Course on nursing the elderly

nursing the elderly


THE Malaysian Healthy Ageing Society (MHAS) recently held a screening of the new James Bond movie, Skyfall to raise funds for its “Caring for the Elderly” programme to be carried out next year.

KUALA LUMPUR: MHAS booked the entire hall with tickets priced at RM350, RM100 and RM80 and the tickets were sold out.

The “Caring for the Elderly” is a programme designed by MHAS to teach people how to care for the elderly.

First launched in 2009, the programme covers a wide range of topics, including dressing surgical wounds, monitoring heart and blood sugar levels, administering medicines and handling and transporting elderly patients.

Assoc Prof Nathan Vytialingam says that many of the elderly have been abandoned.

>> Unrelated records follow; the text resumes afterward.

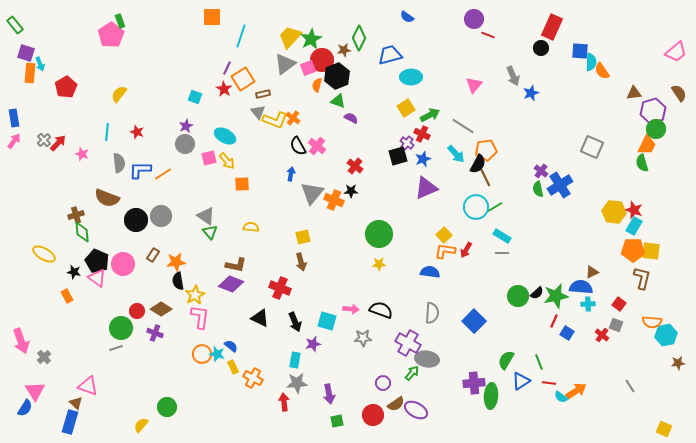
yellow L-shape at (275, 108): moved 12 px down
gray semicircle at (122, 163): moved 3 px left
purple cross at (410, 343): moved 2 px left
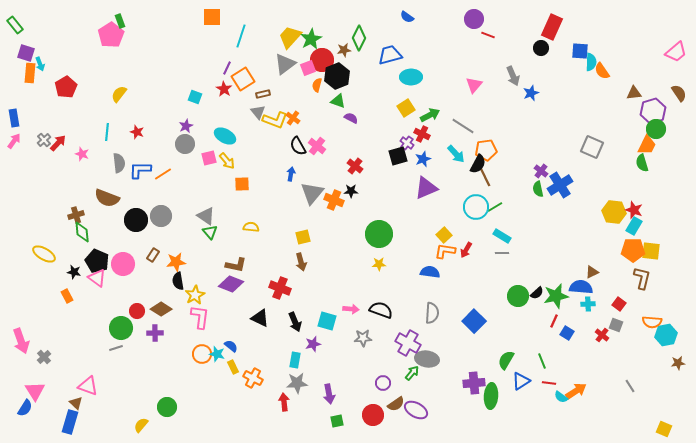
purple cross at (155, 333): rotated 21 degrees counterclockwise
green line at (539, 362): moved 3 px right, 1 px up
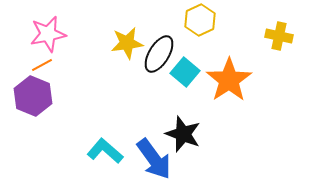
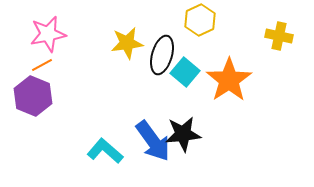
black ellipse: moved 3 px right, 1 px down; rotated 15 degrees counterclockwise
black star: rotated 27 degrees counterclockwise
blue arrow: moved 1 px left, 18 px up
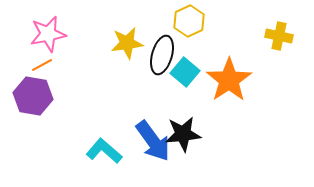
yellow hexagon: moved 11 px left, 1 px down
purple hexagon: rotated 12 degrees counterclockwise
cyan L-shape: moved 1 px left
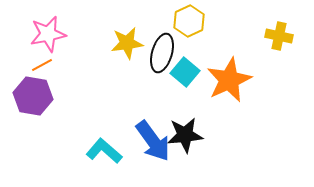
black ellipse: moved 2 px up
orange star: rotated 9 degrees clockwise
black star: moved 2 px right, 1 px down
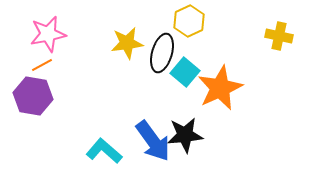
orange star: moved 9 px left, 8 px down
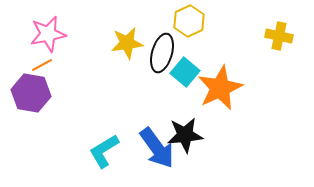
purple hexagon: moved 2 px left, 3 px up
blue arrow: moved 4 px right, 7 px down
cyan L-shape: rotated 72 degrees counterclockwise
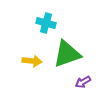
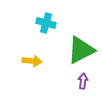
green triangle: moved 14 px right, 4 px up; rotated 8 degrees counterclockwise
purple arrow: moved 1 px up; rotated 126 degrees clockwise
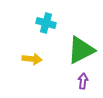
yellow arrow: moved 2 px up
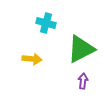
green triangle: moved 1 px up
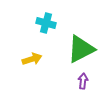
yellow arrow: rotated 24 degrees counterclockwise
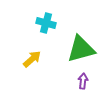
green triangle: rotated 12 degrees clockwise
yellow arrow: rotated 24 degrees counterclockwise
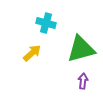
yellow arrow: moved 6 px up
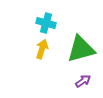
yellow arrow: moved 10 px right, 4 px up; rotated 30 degrees counterclockwise
purple arrow: rotated 49 degrees clockwise
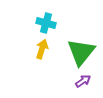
green triangle: moved 3 px down; rotated 36 degrees counterclockwise
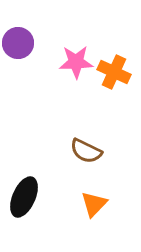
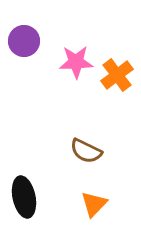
purple circle: moved 6 px right, 2 px up
orange cross: moved 3 px right, 3 px down; rotated 28 degrees clockwise
black ellipse: rotated 36 degrees counterclockwise
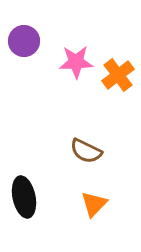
orange cross: moved 1 px right
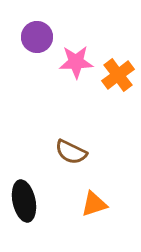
purple circle: moved 13 px right, 4 px up
brown semicircle: moved 15 px left, 1 px down
black ellipse: moved 4 px down
orange triangle: rotated 28 degrees clockwise
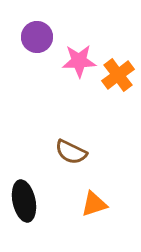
pink star: moved 3 px right, 1 px up
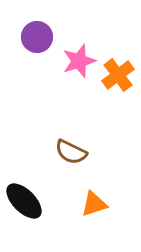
pink star: rotated 16 degrees counterclockwise
black ellipse: rotated 33 degrees counterclockwise
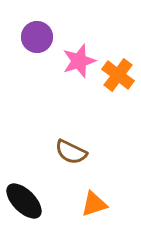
orange cross: rotated 16 degrees counterclockwise
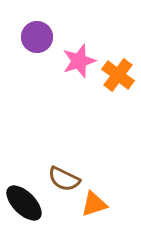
brown semicircle: moved 7 px left, 27 px down
black ellipse: moved 2 px down
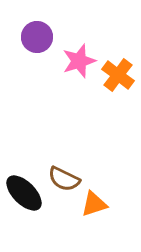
black ellipse: moved 10 px up
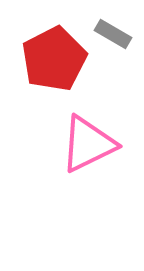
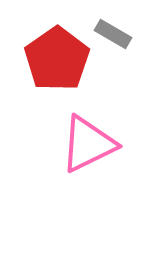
red pentagon: moved 3 px right; rotated 8 degrees counterclockwise
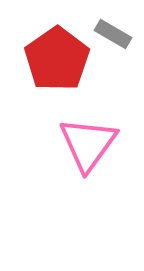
pink triangle: rotated 28 degrees counterclockwise
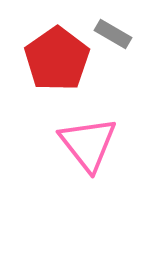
pink triangle: rotated 14 degrees counterclockwise
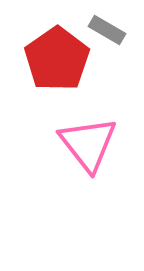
gray rectangle: moved 6 px left, 4 px up
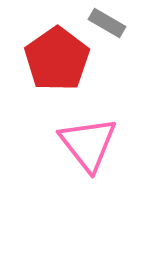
gray rectangle: moved 7 px up
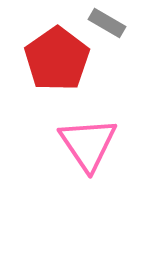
pink triangle: rotated 4 degrees clockwise
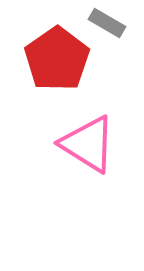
pink triangle: rotated 24 degrees counterclockwise
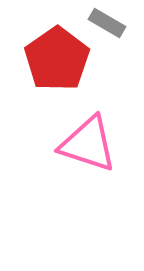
pink triangle: rotated 14 degrees counterclockwise
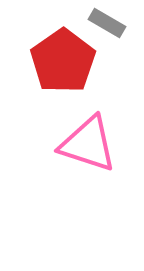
red pentagon: moved 6 px right, 2 px down
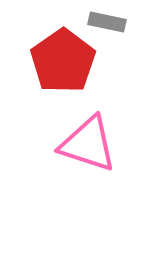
gray rectangle: moved 1 px up; rotated 18 degrees counterclockwise
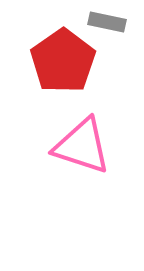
pink triangle: moved 6 px left, 2 px down
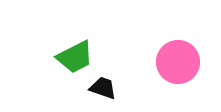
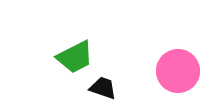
pink circle: moved 9 px down
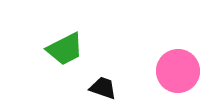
green trapezoid: moved 10 px left, 8 px up
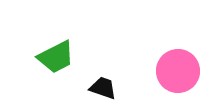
green trapezoid: moved 9 px left, 8 px down
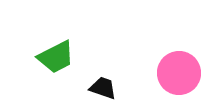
pink circle: moved 1 px right, 2 px down
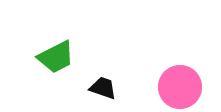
pink circle: moved 1 px right, 14 px down
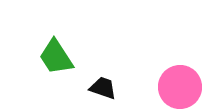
green trapezoid: rotated 84 degrees clockwise
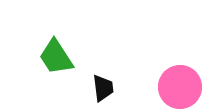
black trapezoid: rotated 64 degrees clockwise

Pix by Peter Lim

The programme will include topics such as caring for stroke patients, managing depression and basic resuscitation and first aid.

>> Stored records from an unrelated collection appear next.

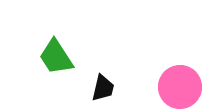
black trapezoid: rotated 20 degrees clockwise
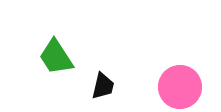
black trapezoid: moved 2 px up
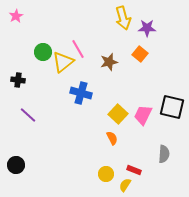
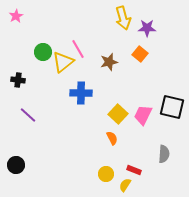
blue cross: rotated 15 degrees counterclockwise
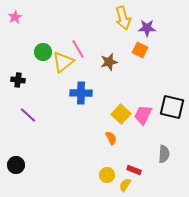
pink star: moved 1 px left, 1 px down
orange square: moved 4 px up; rotated 14 degrees counterclockwise
yellow square: moved 3 px right
orange semicircle: moved 1 px left
yellow circle: moved 1 px right, 1 px down
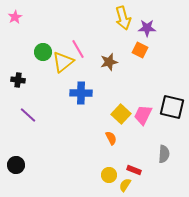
yellow circle: moved 2 px right
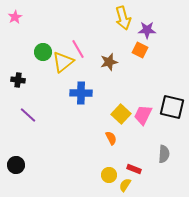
purple star: moved 2 px down
red rectangle: moved 1 px up
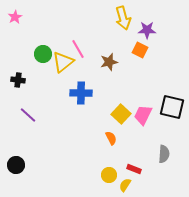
green circle: moved 2 px down
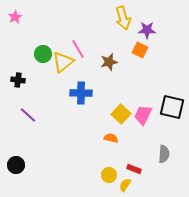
orange semicircle: rotated 48 degrees counterclockwise
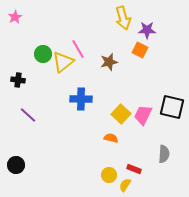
blue cross: moved 6 px down
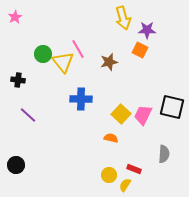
yellow triangle: rotated 30 degrees counterclockwise
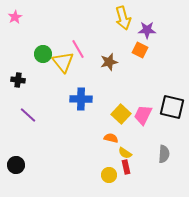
red rectangle: moved 8 px left, 2 px up; rotated 56 degrees clockwise
yellow semicircle: moved 32 px up; rotated 88 degrees counterclockwise
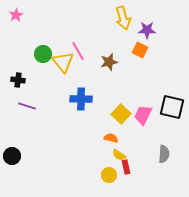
pink star: moved 1 px right, 2 px up
pink line: moved 2 px down
purple line: moved 1 px left, 9 px up; rotated 24 degrees counterclockwise
yellow semicircle: moved 6 px left, 2 px down
black circle: moved 4 px left, 9 px up
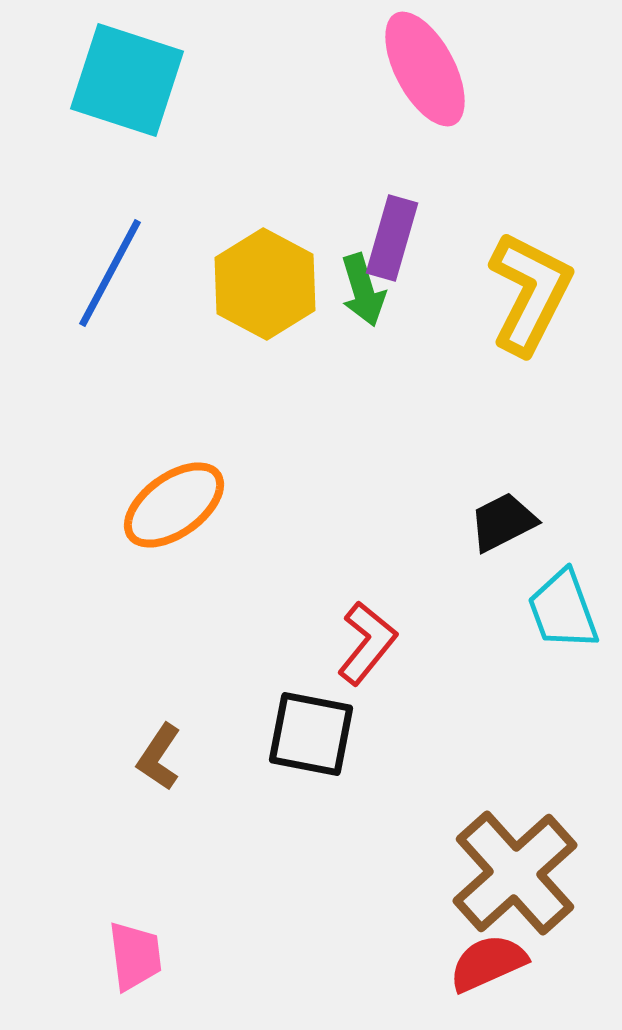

Sessions on immunisation and health insurance planning are also on the agenda for next year.

Last year’s programme was held in seven states and was attended by 2,500 participants.

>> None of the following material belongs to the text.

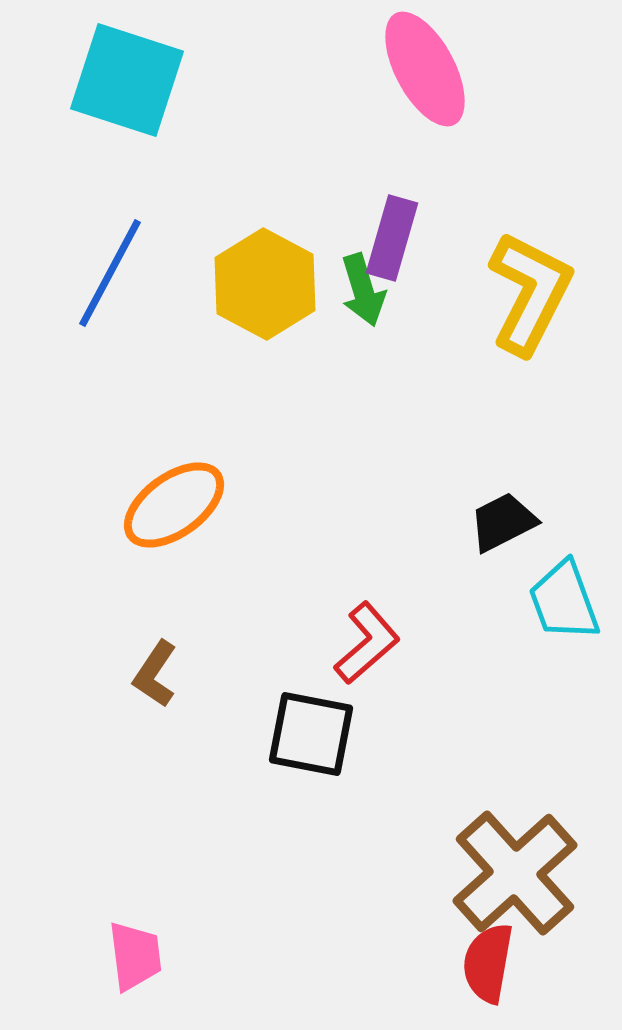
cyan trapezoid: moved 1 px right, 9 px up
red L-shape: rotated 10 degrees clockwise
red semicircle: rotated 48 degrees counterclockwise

“There has been an increase incases where the elderly have been abandoned at hospitals and homes. This is one of the reasons we want to emphasise the need for proper care, ” said MHAS adviser, Associate Professor Nathan Vytialingam at the movie screening.

He added that there is a need for certification for those looking after elderly people

“A caregiver has to be equipped with the right knowledge and skills and be aware of the physical and mental state of an elderly patient so that the right form of intervention can be used.

“Nursing home caregivers in Australia, United States, Hawaii and Japan are trained to handle elderly patients and some of them have certification programmes,” he said.

Emphasising that ageing well starts early, Nathan said ageing is not just about the physical aspect but the mental and emotional also.

The population of Malaysians aged 60 and above is expected to increase from eight per cent today to 20 per cent by 2050.

With the prevalence of diseases such as depression and diabetes attacking people at a young age, the state of their health as they get older is worrying and it is obvious that more caregivers will be required in future.

MHAS council member, Associate Professor Dr Philip George said that participants can also make new friends and form support groups.

“Many people have given up their jobs to take care of their aged parents. This can be stressful and it is helpful to have a support group,” he said.